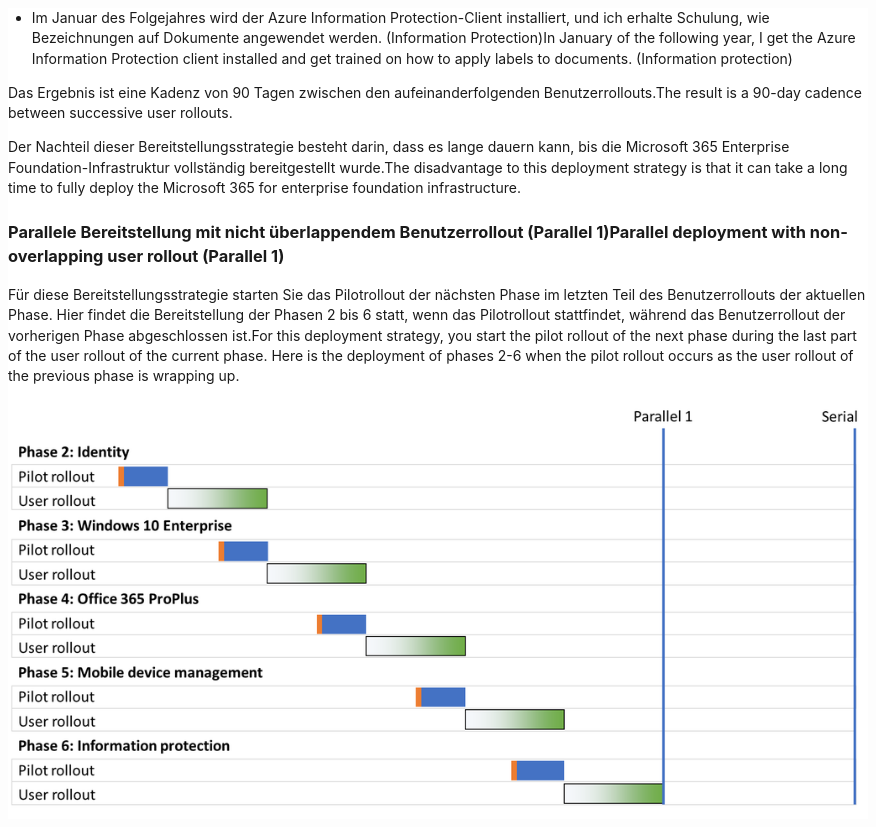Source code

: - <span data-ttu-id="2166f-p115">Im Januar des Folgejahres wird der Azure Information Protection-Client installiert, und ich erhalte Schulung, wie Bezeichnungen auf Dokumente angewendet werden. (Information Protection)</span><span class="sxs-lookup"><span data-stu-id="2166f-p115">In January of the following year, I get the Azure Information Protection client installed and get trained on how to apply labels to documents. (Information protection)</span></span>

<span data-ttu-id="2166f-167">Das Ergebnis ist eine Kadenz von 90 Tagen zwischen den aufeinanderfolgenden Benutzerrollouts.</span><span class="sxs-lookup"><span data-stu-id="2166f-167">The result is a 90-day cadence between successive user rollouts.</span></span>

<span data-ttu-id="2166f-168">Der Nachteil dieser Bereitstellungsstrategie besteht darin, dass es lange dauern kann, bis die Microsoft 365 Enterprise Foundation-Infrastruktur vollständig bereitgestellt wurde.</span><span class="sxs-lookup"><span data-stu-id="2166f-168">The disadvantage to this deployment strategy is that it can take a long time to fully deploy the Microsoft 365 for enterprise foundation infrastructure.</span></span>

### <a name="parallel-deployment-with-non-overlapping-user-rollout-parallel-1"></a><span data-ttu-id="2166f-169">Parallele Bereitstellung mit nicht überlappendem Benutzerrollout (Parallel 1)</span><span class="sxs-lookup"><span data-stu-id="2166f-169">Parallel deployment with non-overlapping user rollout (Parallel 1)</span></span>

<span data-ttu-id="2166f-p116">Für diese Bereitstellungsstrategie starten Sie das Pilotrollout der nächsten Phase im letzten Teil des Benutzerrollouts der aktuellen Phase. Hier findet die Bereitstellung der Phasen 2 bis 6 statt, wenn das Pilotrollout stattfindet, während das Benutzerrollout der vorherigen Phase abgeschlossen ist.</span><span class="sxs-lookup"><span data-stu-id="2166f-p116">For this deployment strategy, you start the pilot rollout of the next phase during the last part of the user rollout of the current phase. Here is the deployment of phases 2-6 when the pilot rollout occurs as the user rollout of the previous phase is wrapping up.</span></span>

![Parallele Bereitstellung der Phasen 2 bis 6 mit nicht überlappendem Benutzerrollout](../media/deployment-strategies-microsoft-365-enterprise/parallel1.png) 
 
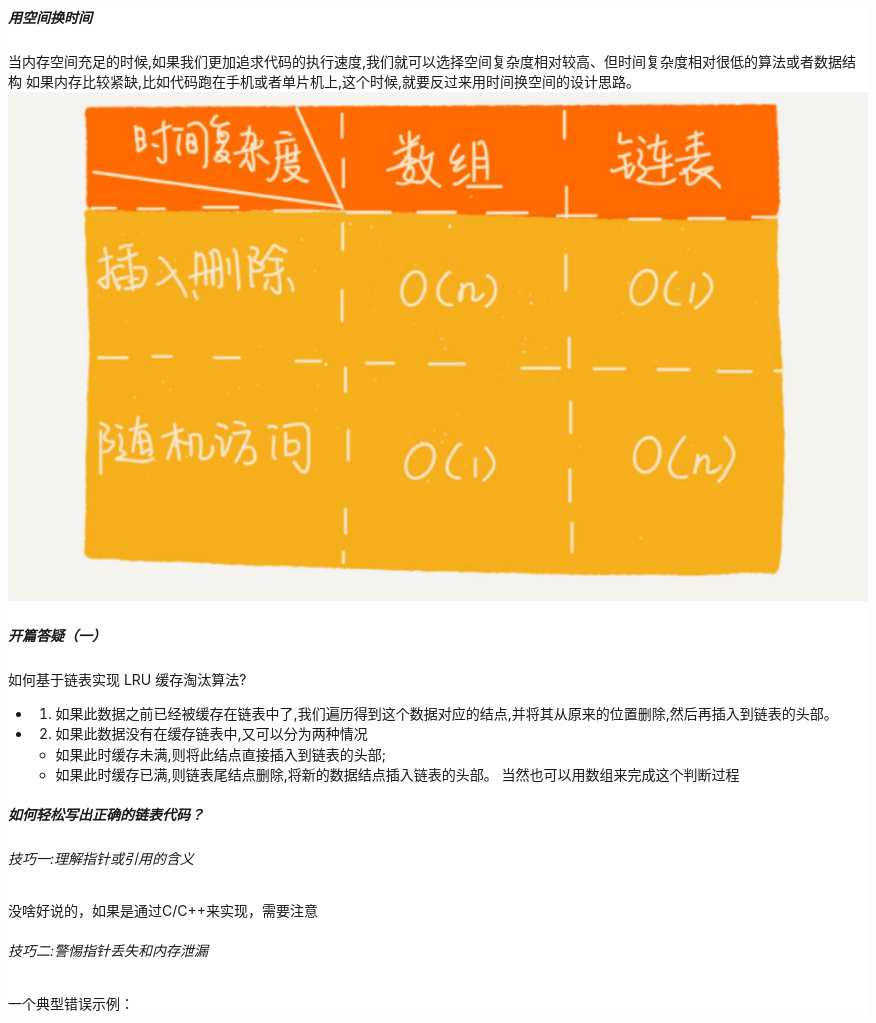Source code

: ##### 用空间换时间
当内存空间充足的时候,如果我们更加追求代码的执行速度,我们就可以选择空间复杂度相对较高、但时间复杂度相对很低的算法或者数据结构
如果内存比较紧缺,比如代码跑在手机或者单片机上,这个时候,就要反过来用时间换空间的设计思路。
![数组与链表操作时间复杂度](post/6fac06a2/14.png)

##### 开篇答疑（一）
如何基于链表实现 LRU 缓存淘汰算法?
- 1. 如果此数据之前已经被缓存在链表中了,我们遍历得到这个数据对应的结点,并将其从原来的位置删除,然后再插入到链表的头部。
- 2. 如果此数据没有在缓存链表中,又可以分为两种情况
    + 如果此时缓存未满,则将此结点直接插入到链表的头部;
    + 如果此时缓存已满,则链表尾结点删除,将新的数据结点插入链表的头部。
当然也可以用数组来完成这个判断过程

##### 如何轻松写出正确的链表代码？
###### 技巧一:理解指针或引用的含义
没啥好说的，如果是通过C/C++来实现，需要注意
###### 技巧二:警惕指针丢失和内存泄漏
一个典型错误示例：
_ _ _
[WHAT IS REQUIRED]:
Pictures are to be left out, and the lines from the beginning of the records through the line with "rollout (Parallel 1)</span></span>" are to be printed exactly, with nothing added.

[EXPECTED ANSWER]:
Source code

: - <span data-ttu-id="2166f-p115">Im Januar des Folgejahres wird der Azure Information Protection-Client installiert, und ich erhalte Schulung, wie Bezeichnungen auf Dokumente angewendet werden. (Information Protection)</span><span class="sxs-lookup"><span data-stu-id="2166f-p115">In January of the following year, I get the Azure Information Protection client installed and get trained on how to apply labels to documents. (Information protection)</span></span>

<span data-ttu-id="2166f-167">Das Ergebnis ist eine Kadenz von 90 Tagen zwischen den aufeinanderfolgenden Benutzerrollouts.</span><span class="sxs-lookup"><span data-stu-id="2166f-167">The result is a 90-day cadence between successive user rollouts.</span></span>

<span data-ttu-id="2166f-168">Der Nachteil dieser Bereitstellungsstrategie besteht darin, dass es lange dauern kann, bis die Microsoft 365 Enterprise Foundation-Infrastruktur vollständig bereitgestellt wurde.</span><span class="sxs-lookup"><span data-stu-id="2166f-168">The disadvantage to this deployment strategy is that it can take a long time to fully deploy the Microsoft 365 for enterprise foundation infrastructure.</span></span>

### <a name="parallel-deployment-with-non-overlapping-user-rollout-parallel-1"></a><span data-ttu-id="2166f-169">Parallele Bereitstellung mit nicht überlappendem Benutzerrollout (Parallel 1)</span><span class="sxs-lookup"><span data-stu-id="2166f-169">Parallel deployment with non-overlapping user rollout (Parallel 1)</span></span>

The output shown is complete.